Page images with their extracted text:

__________________________________________________

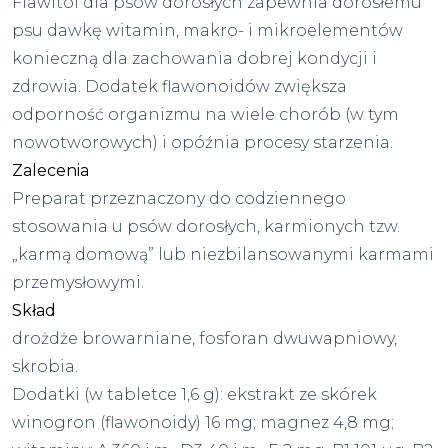
Flawitol dla psów dorosłych zapewnia dorosłemu
psu dawkę witamin, makro- i mikroelementów
konieczną dla zachowania dobrej kondycji i
zdrowia. Dodatek flawonoidów zwiększa
odporność organizmu na wiele chorób (w tym
nowotworowych) i opóźnia procesy starzenia.
Zalecenia
Preparat przeznaczony do codziennego
stosowania u psów dorosłych, karmionych tzw.
„karmą domową” lub niezbilansowanymi karmami
przemysłowymi.
Skład
drożdże browarniane, fosforan dwuwapniowy,
skrobia.
Dodatki (w tabletce 1,6 g): ekstrakt ze skórek
winogron (flawonoidy) 16 mg; magnez 4,8 mg;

__________________________________________________

DIRECTIONS FOR THIS TASK: Pick out every line of the items that contains the word "psów", and copy each one.

EXERCISE RESPONSE:
Flawitol dla psów dorosłych zapewnia dorosłemu
stosowania u psów dorosłych, karmionych tzw.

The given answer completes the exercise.